Take every line containing "devam" out of the records.

_Data excerpts_.
▬▬▬▬▬▬

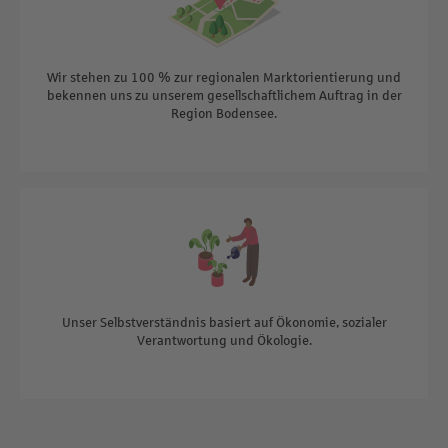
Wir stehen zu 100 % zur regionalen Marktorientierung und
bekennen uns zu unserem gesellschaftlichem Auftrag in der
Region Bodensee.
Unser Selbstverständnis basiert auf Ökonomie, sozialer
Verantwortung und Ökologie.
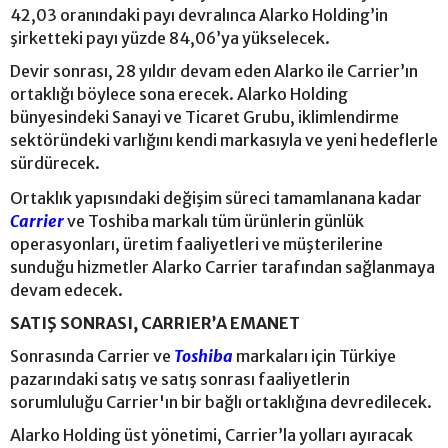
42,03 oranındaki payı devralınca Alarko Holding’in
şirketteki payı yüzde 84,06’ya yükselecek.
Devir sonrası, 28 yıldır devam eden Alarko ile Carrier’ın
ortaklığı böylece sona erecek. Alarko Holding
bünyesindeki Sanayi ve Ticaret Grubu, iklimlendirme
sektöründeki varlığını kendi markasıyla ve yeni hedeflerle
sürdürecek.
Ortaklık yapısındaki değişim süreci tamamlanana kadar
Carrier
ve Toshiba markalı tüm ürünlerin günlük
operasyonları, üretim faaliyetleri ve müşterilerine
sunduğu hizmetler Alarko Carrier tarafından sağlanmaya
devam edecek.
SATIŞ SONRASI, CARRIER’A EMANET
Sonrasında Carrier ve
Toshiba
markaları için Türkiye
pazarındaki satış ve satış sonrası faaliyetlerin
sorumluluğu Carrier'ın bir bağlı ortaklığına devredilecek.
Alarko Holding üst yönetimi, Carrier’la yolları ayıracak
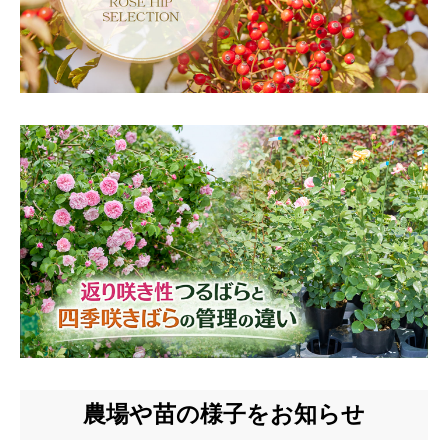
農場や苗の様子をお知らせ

▬▬▬▬▬▬

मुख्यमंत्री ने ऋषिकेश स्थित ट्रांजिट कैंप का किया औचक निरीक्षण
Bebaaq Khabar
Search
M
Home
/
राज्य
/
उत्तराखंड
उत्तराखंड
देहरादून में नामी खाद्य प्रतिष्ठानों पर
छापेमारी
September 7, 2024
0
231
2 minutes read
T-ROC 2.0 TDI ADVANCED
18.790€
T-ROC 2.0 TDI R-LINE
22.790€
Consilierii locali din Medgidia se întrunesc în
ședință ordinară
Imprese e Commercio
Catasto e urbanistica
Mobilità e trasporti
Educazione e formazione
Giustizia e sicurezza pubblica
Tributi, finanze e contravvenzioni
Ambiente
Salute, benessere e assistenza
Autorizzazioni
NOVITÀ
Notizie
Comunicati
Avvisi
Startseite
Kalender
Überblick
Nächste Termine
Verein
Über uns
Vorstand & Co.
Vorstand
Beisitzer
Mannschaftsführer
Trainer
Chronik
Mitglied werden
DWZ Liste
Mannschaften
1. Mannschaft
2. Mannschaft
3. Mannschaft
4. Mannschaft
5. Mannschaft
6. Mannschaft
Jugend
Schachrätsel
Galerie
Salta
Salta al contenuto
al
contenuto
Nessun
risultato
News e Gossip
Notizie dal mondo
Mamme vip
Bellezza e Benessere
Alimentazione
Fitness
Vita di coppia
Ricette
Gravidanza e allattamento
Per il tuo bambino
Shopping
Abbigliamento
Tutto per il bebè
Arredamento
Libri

▬▬▬▬▬▬

_Written solution_.
Devir sonrası, 28 yıldır devam eden Alarko ile Carrier’ın
devam edecek.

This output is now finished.